* _Exercise description_: Repeat the data exactly as given below, dropping every picture.

* _Data_:
"""

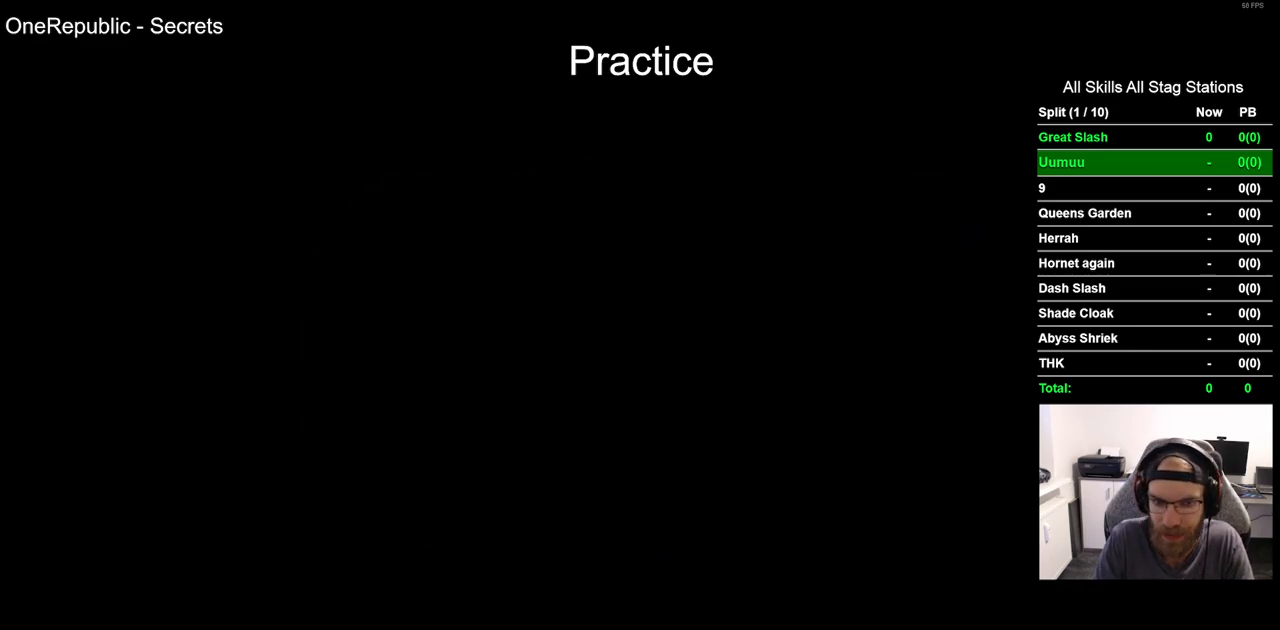
Gameplay with a controller (PlayStation layout); each line is a JSON object with the inputs held at the frame after it. "events" lists button and stick changes between this image and that frame as [ms after this image, input, new state], when the widget could be followed in between. Not read: L1.
{"buttons": ["DPAD_LEFT"], "left_stick": "center", "right_stick": "center", "events": [[50, "DPAD_LEFT", "down"]]}
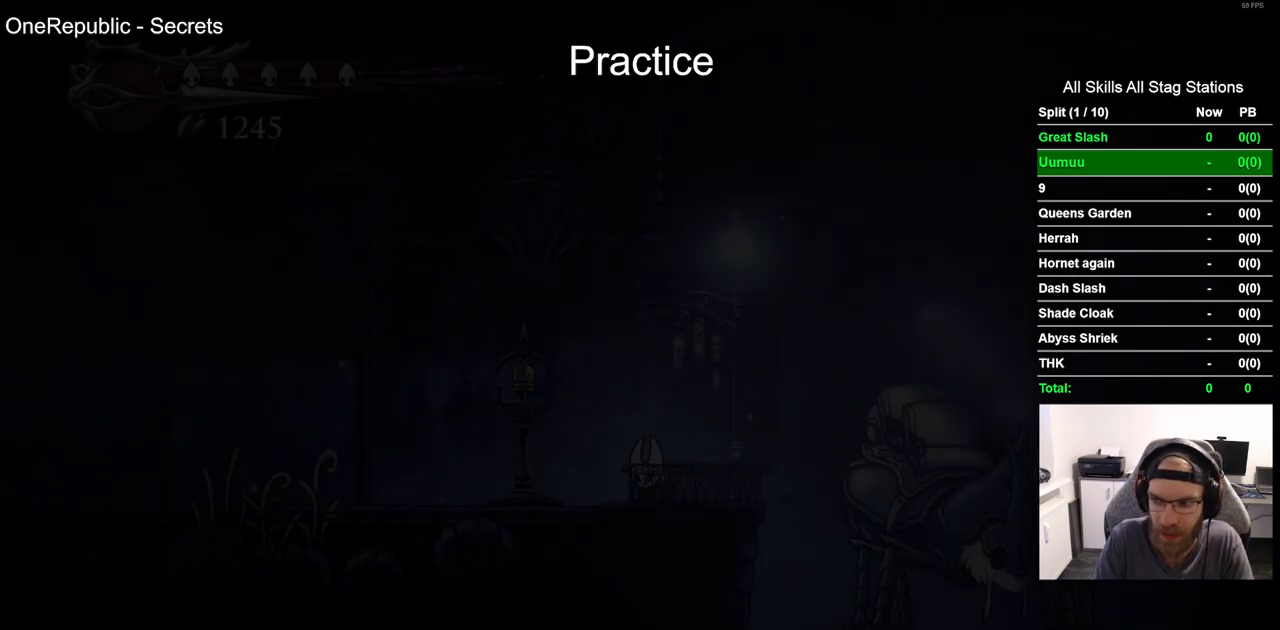
{"buttons": ["R2", "DPAD_LEFT"], "left_stick": "center", "right_stick": "center", "events": [[300, "R2", "down"], [317, "R1", "down"], [483, "R1", "up"]]}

"""

* _Response below_:
Gameplay with a controller (PlayStation layout); each line is a JSON object with the inputs held at the frame after it. "events" lists button and stick changes between this image and that frame as [ms after this image, input, new state], when the widget could be followed in between. Not read: L1.
{"buttons": ["DPAD_LEFT"], "left_stick": "center", "right_stick": "center", "events": [[50, "DPAD_LEFT", "down"]]}
{"buttons": ["R2", "DPAD_LEFT"], "left_stick": "center", "right_stick": "center", "events": [[300, "R2", "down"], [317, "R1", "down"], [483, "R1", "up"]]}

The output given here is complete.